According to Navigant Research, about 500 new microgrid projects have been deployed around the world in the last six months. A key reason for on-site generation and microgrids is that total annual cost of power interruptions to the U.S. economy is around $200 billion.

It is about being reliable and resilient, or quickly coming back from an outage. The biogas that Bloom uses to create electricity is also known as renewable natural gas. It is a substitute for fossil fuels in microgrids.

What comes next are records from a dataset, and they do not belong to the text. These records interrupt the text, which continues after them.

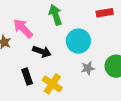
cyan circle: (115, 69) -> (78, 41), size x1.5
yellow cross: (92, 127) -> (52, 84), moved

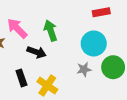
green arrow: (55, 15) -> (51, 31), moved
cyan circle: (78, 41) -> (94, 43), moved

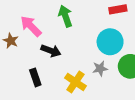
green arrow: (51, 31) -> (65, 16), moved
yellow cross: (47, 86) -> (75, 82), moved

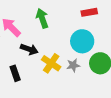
yellow cross: (75, 82) -> (51, 63), moved

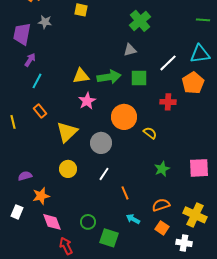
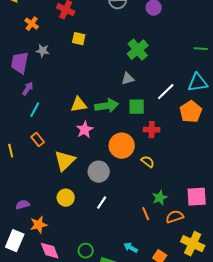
red cross: (168, 102) -> (152, 130), moved
orange line: (125, 193) -> (146, 214), moved
orange semicircle: (161, 205) -> (175, 217), moved
white rectangle: (17, 212) -> (15, 241), size x1.5

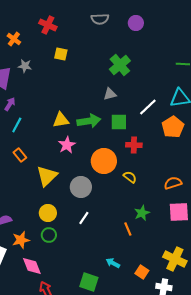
orange semicircle: (175, 217) -> (173, 183), moved
green circle: (86, 251) -> (49, 235), moved

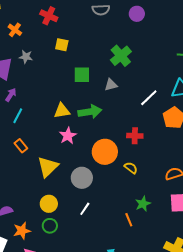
green square: (119, 122) -> (82, 75), moved

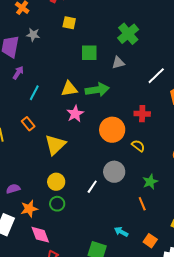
cyan line: (18, 116) -> (34, 93), moved
gray circle: (82, 178) -> (114, 172), moved
orange line: (129, 220) -> (142, 204), moved

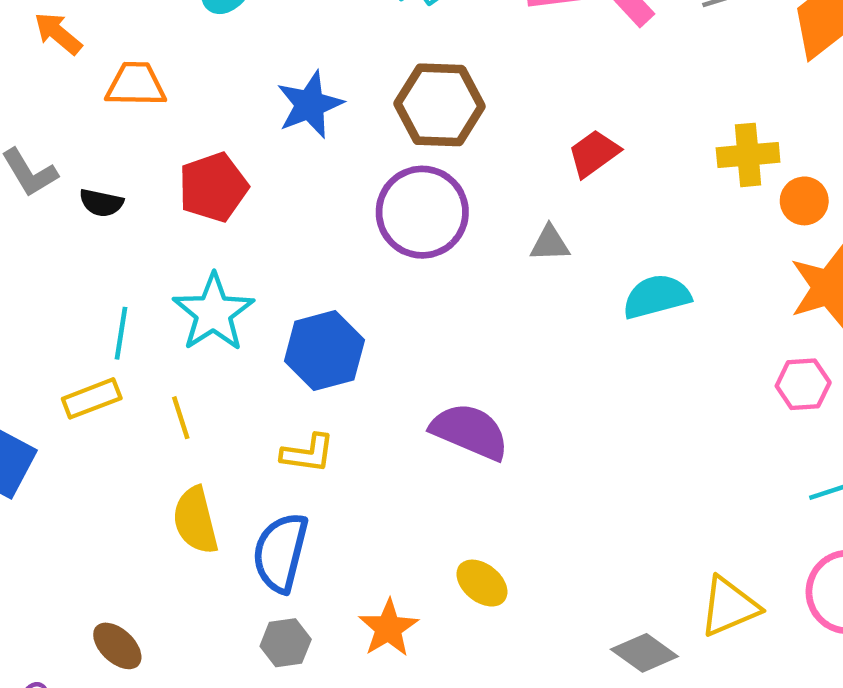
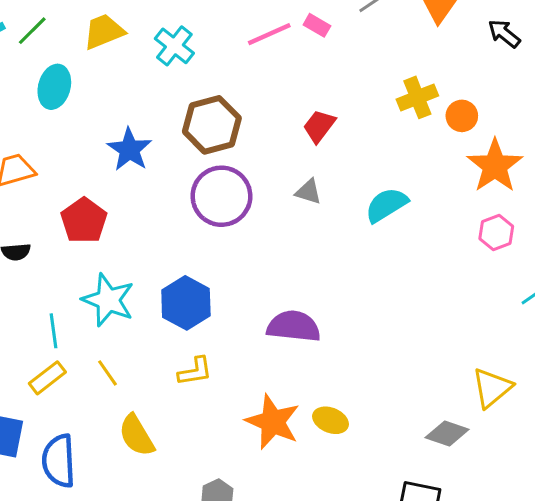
gray triangle: (550, 244) -> (309, 192), turned 36
blue semicircle: (280, 552) -> (59, 461), moved
orange star: (388, 628) -> (273, 422), moved, size x1.4

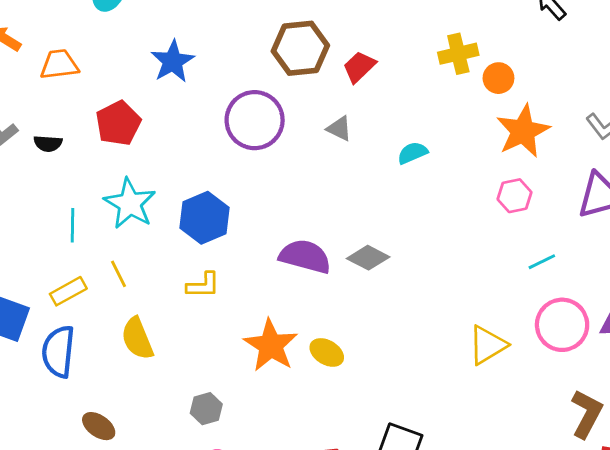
brown hexagon: (212, 125) -> (300, 48), moved
cyan semicircle: (386, 205) -> (412, 153), size x0.7
yellow rectangle: (47, 378) -> (68, 291), moved
gray diamond: (447, 433) -> (368, 258), moved

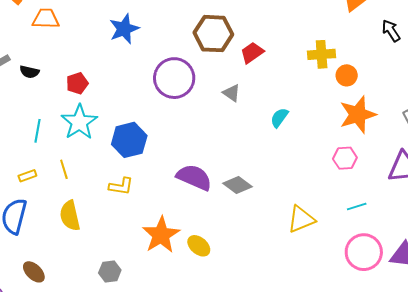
red pentagon: (118, 123) -> (77, 83), moved, size x0.7
cyan semicircle: (412, 153) -> (279, 118), turned -40
yellow rectangle: (68, 291) -> (27, 176), size x0.7
yellow triangle: (487, 345) -> (301, 219), moved

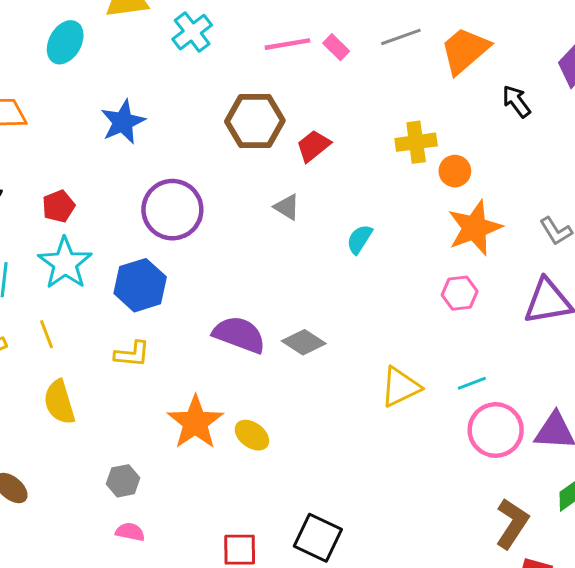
purple circle: (174, 78) -> (172, 210), moved
cyan line: (357, 206) -> (472, 383), moved

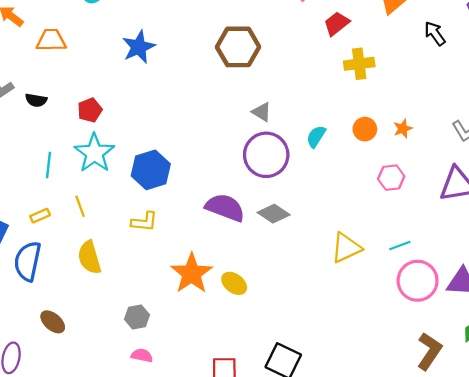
red trapezoid: (313, 146) -> (336, 23), moved
orange circle: (455, 171) -> (365, 129), moved
purple circle: (172, 210) -> (266, 155), moved
orange star: (475, 228) -> (403, 129), size x0.5

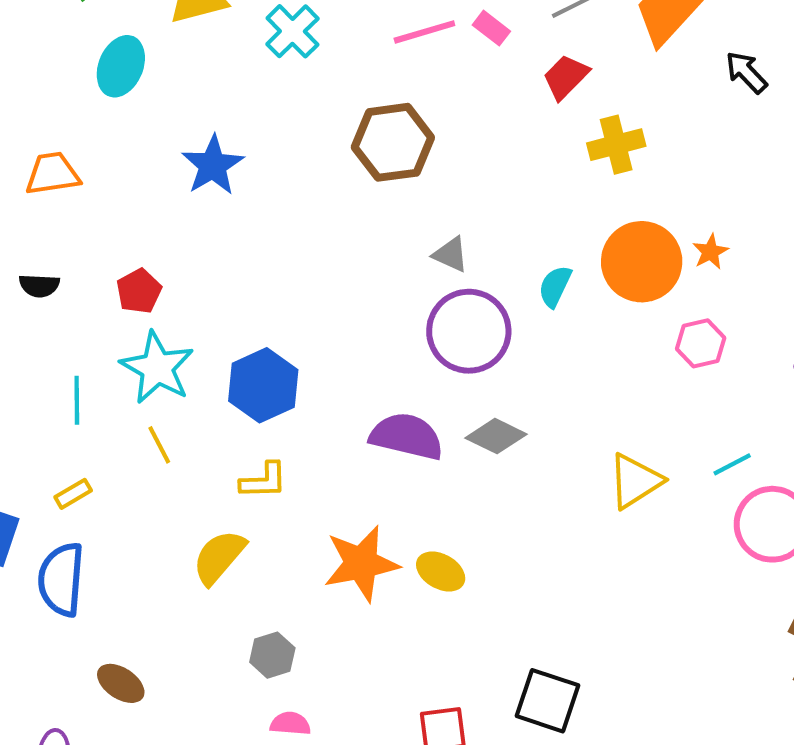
orange circle: (365, 129) -> (642, 262), size x1.8
yellow line: (80, 206) -> (159, 445), moved
yellow semicircle: (89, 257) -> (219, 557), moved, turned 64
orange star: (192, 273) -> (361, 563), turned 30

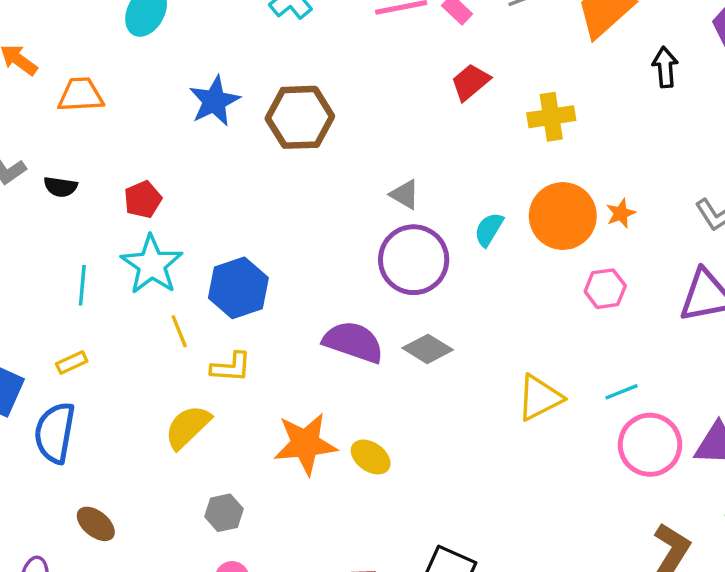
black arrow: (746, 72) -> (665, 67), turned 33
red trapezoid: (566, 77) -> (471, 82), moved
brown hexagon: (393, 142) -> (300, 117), moved
yellow line: (159, 445) -> (179, 331), moved

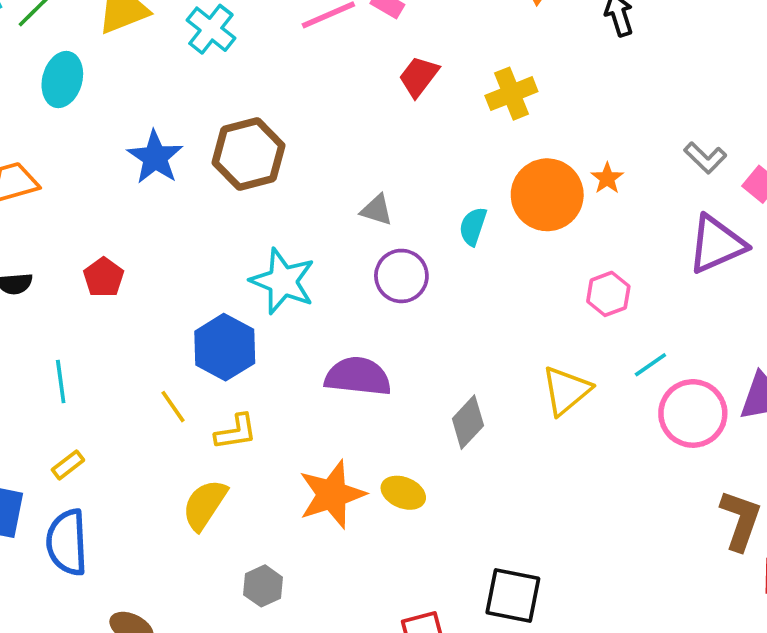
purple circle: (414, 260) -> (401, 276), size x0.7
cyan star: (152, 265) -> (283, 281), moved
pink hexagon: (605, 289) -> (608, 294), moved
gray diamond: (428, 349) -> (468, 422), moved, turned -66

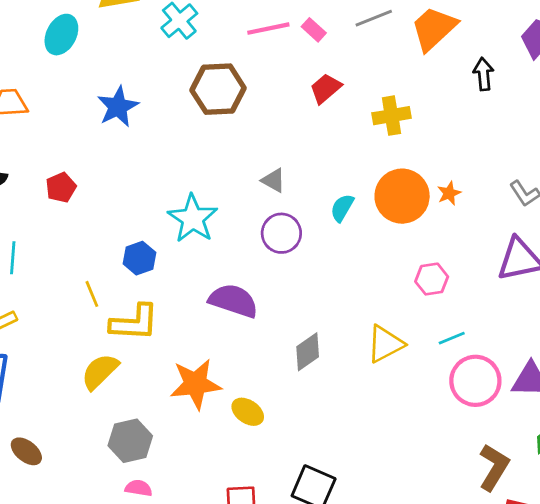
brown hexagon: (248, 154) -> (218, 89), moved
blue hexagon: (225, 347) -> (139, 258), size x0.7
yellow L-shape: (236, 432) -> (134, 323), size x1.5
yellow ellipse: (403, 493) -> (248, 412), moved
gray hexagon: (263, 586) -> (130, 441), size x1.4

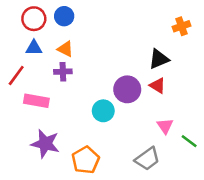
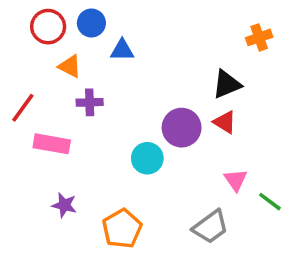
blue triangle: (34, 48) -> (122, 50), moved
orange triangle: (65, 49) -> (70, 66), moved
purple star: (45, 144) -> (64, 205), size x0.6

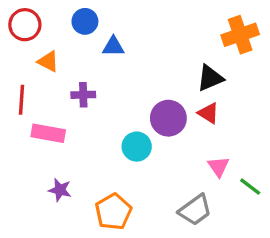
red circle: (48, 27) -> (25, 25), moved
orange cross: (259, 37) -> (240, 35), size x1.5
orange triangle: (70, 66) -> (48, 61), moved
red line: (23, 108) -> (22, 100), turned -32

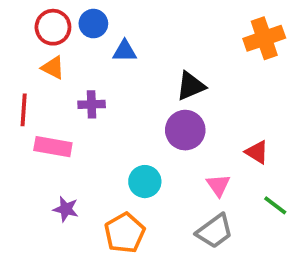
red circle: (25, 25) -> (53, 27), moved
black triangle: (210, 78) -> (191, 86), moved
red triangle: (208, 113) -> (257, 152), moved
cyan circle: (137, 147) -> (145, 182), moved
pink triangle: (218, 167) -> (218, 185), moved

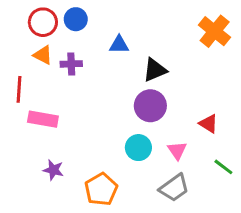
orange cross: (264, 38) -> (215, 31), turned -32
blue triangle: (125, 51) -> (119, 45), moved
purple cross: (92, 104) -> (71, 64), moved
cyan circle: (145, 182) -> (138, 148), moved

Bloom is working with Southern Company to power a biogas pilot at a landfill. The company says that its 50-kilowatt Bloom Energy Server began in February and is delivering renewable baseload power into the local grid. Ebay installed about five Bloom Boxes on its main campus. It says that it is now using 15% less electricity, saving it many thousands of dollars. Staples and WalMart are doing something similar with the fuel cell maker.

Meantime, the city of Phoenix, Ariz. is taking raw biogas produced at its wastewater treatment plant and cleaning it before it is compressed and injected in natural gas pipelines. The city is converting an existing resource into energy that would otherwise get sent into the atmosphere and create greenhouse gas emissions. The conversion process has a cost associated with it, which means that renewable natural gas is more expensive than natural gas. But Bakas points out that using cleaner energy provides not only an environmental benefit but also an economic one, as the cost of the technology falls.